Greg Carlson: Hi, this is Greg Carlson. I'm a mutual fund analyst with Morningstar. I'm joined today by Andy Stephens, the manager of Artisan Mid Cap Fund and Artisan Opportunistic Growth. He's also a co manager on Artisan Small Cap Fund. Andy, thanks for joining me today.
Andrew Stephens: Thanks for having me here, Greg.
Carlson: Andy, one of the notable things about this fund, which resides in Morningstar's mid-cap growth category, is that is has a pretty sizable allocation to tech stocks these days, which is fairly unusual compared to its history. Can you talk a little bit about the rationale for that in the areas that you're interested in within the sector?
Stephens: I guess we've never really thought about it from the top down and said we want to be this much in technology. It's just a couple of things, I think. One, we've found a number of very interesting trends in the world that we think are best manifested in some of these companies. Two, I think that tech has become almost a bad word, and it's a very distrusted area of the market. So I think relative to the benchmarks and to a lot of our peers, what we think is a very manageable sized weighting has begun to look quite large.
But the trends that we're looking at and what we think you need going forward are real secular drivers or things that can propel the profit cycles of these businesses beyond just a recovery in the economy. We think those are best found in innovative companies. When you add all that up, I guess we end up with a little bit of a bigger weighting in technology.
Carlson: Can you talk a little bit about the case in terms of valuations for tech? Obviously it's had a pretty poor decade in terms of performance.

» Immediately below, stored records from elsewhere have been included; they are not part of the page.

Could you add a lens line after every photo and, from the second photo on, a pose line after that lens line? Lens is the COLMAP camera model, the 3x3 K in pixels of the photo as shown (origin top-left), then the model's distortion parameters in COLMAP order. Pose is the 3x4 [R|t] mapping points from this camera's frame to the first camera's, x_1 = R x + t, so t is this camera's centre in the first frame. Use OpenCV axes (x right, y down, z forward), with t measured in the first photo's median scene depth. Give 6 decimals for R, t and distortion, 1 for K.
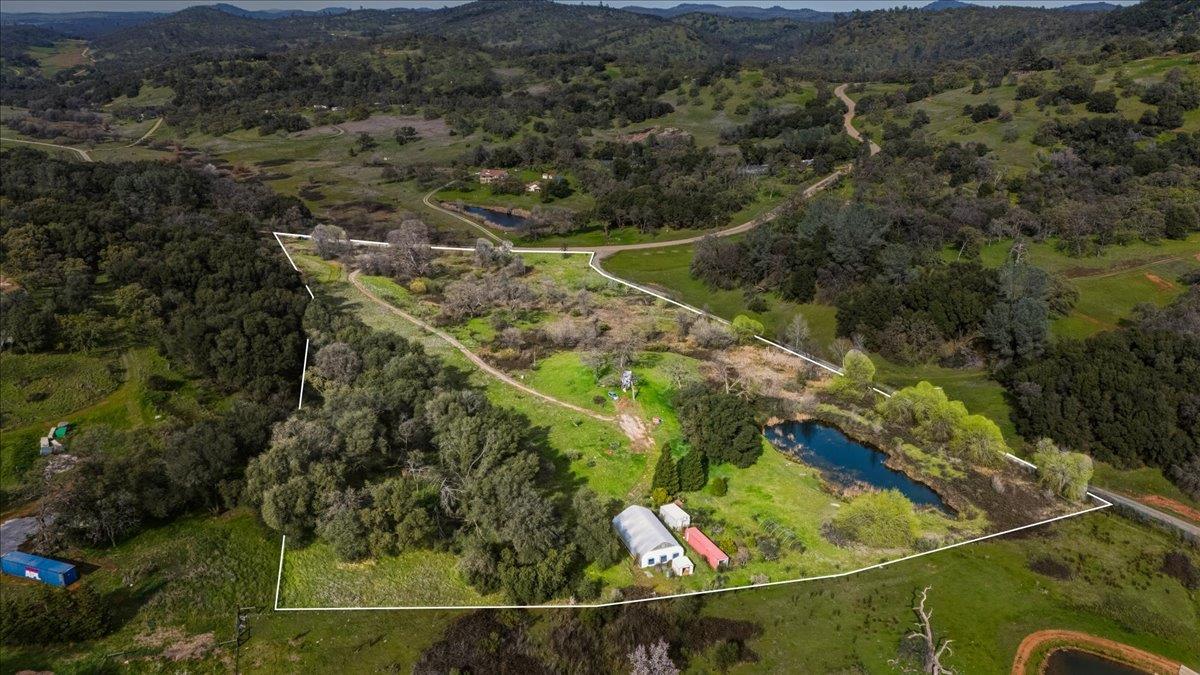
lens RADIAL K [[872.7, 0, 604.6], [0, 872.7, 335.8], [0, 0, 1]] dist [0.091379, -0.091115]
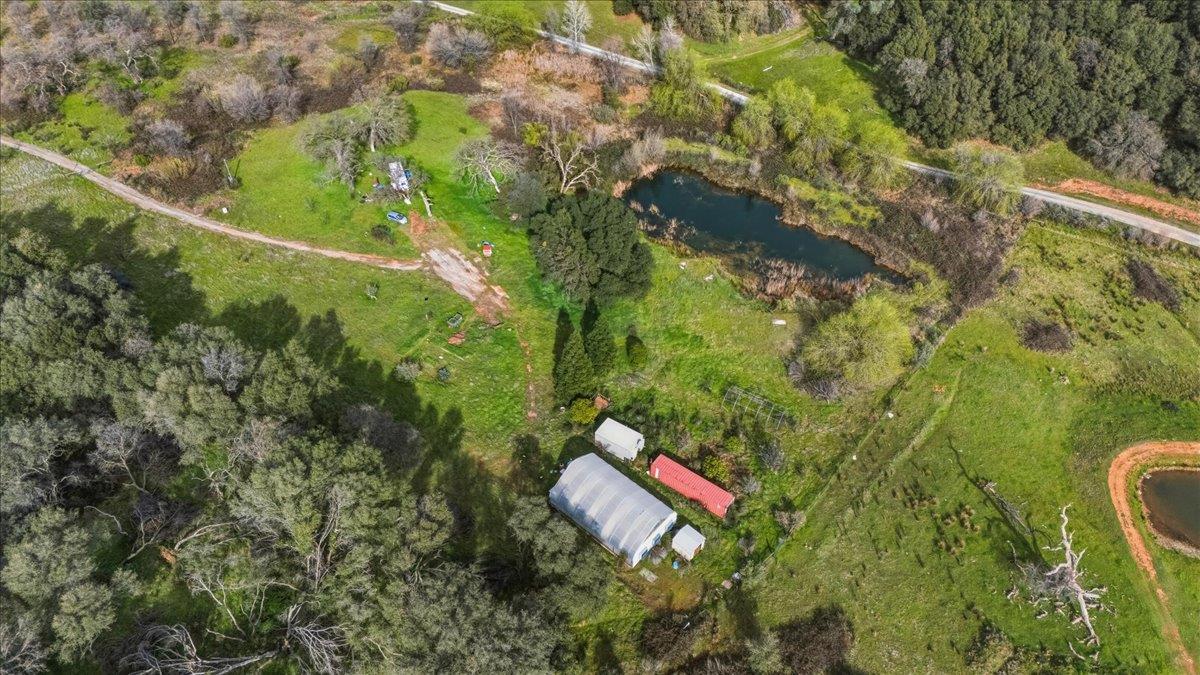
lens RADIAL K [[872.7, 0, 604.6], [0, 872.7, 335.8], [0, 0, 1]] dist [0.091379, -0.091115]
pose [[0.892950, -0.326043, 0.310381, -0.062609], [0.160202, 0.874524, 0.457759, -0.096662], [-0.420685, -0.359033, 0.833139, 0.263956]]
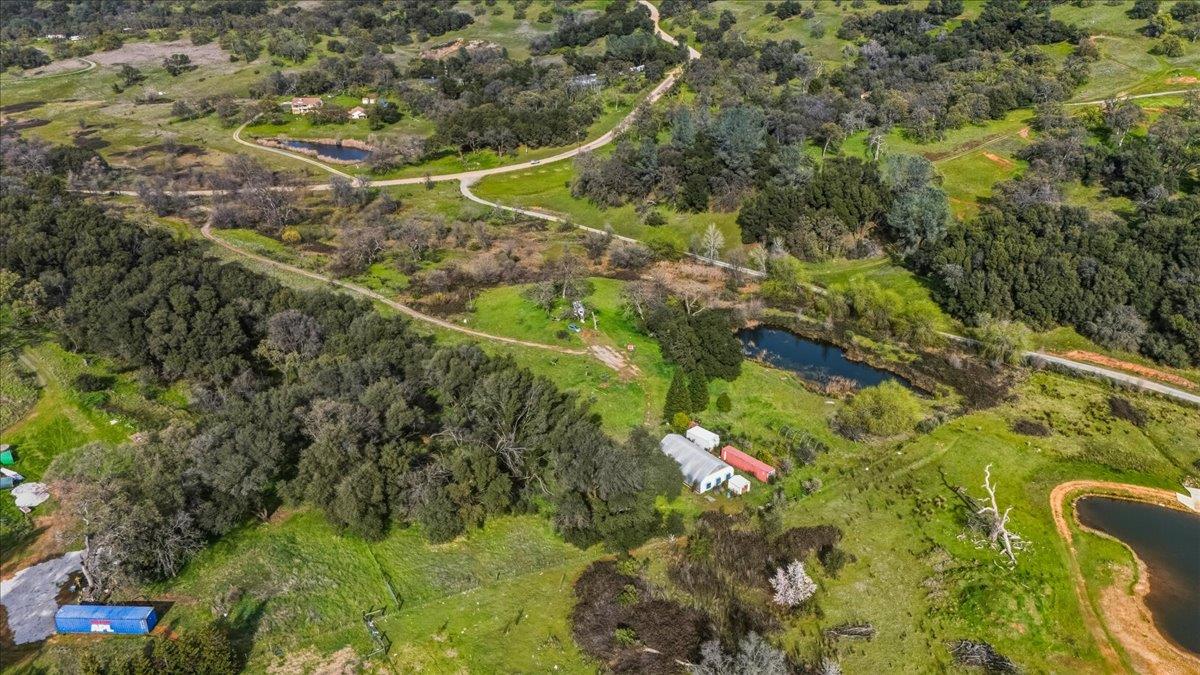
lens RADIAL K [[872.7, 0, 604.6], [0, 872.7, 335.8], [0, 0, 1]] dist [0.091379, -0.091115]
pose [[0.963440, -0.134547, 0.231691, -0.137326], [0.112087, 0.987858, 0.107575, -0.017719], [-0.243352, -0.077672, 0.966823, 0.034854]]
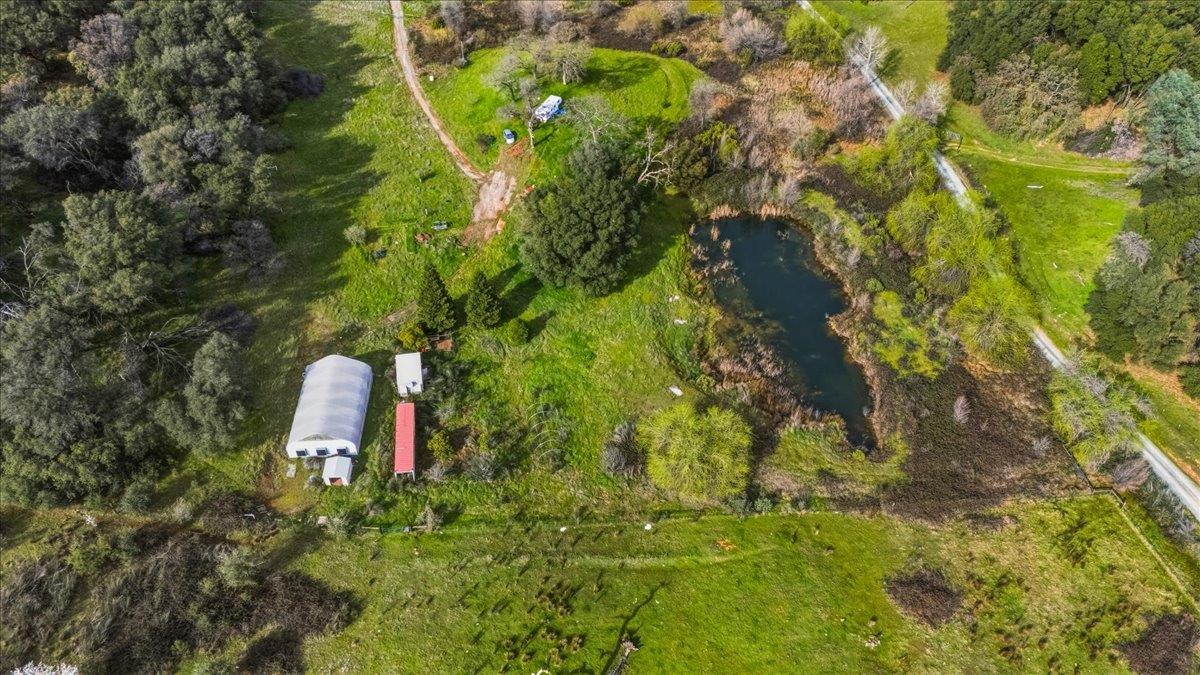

But we were, as we talked about earlier, working off some of the excesses of the bubble in '99 and 2000, and also it has performed quite well over the past year just bouncing off the bear market bottom.
Stephens: Yes, it has performed quite well off the bottom, along with, honestly, most areas of the economy. I used this story earlier, but in 2000 technology was 51% of the Russell Midcap Growth. Everybody had to own it, and it had quite lofty valuation. Today it's about 14-15%, and we think it's quite reasonable on valuation. It's really been 10 years of working off that excess, but when you look at it just holistically we've seen work that says today the technology sector as a whole trades at about a 6.5% free cash flow yield, which is 300 basis points better than the 10-year Treasury, yet it's growing. It's free cash flow, growing earnings.
We think that maybe institutionally people have forgotten about technology, and yet we see some pretty compelling reasons to own it, if nothing other than businesses have become more and more dependent on their technology and they will continue to spend to keep up their technology. We think there's a big capital spending cycle coming, so it's quite inexpensive in our way of looking at things.
Carlson: So you're focusing in particular on some of the business-oriented ends of the sector, such as data storage, as we talked about.
Stephens: We are. We think there are some very big trends in technology that are compelling. Some of them have been in place for a while and are continuing to grow as the penetration goes up, things like server virtualization, which is now bleeding over into storage virtualization. As soon as you virtualize your servers, eventually you're going to have to virtualize your storage, and ultimately you'll virtually your desktop computers. That's a big trend where we see the combination of hardware and software making the IT role more seamless.
But there are other things in the consumer world that are also driving growth, and the biggest one we see is this move towards smart, mobile, connected devices--things like smartphones, and tablets, and iPads, and things of that nature where people are turning in their old cell phone to get more intelligence at their fingertips. That's a big trend that's just started, and it's global.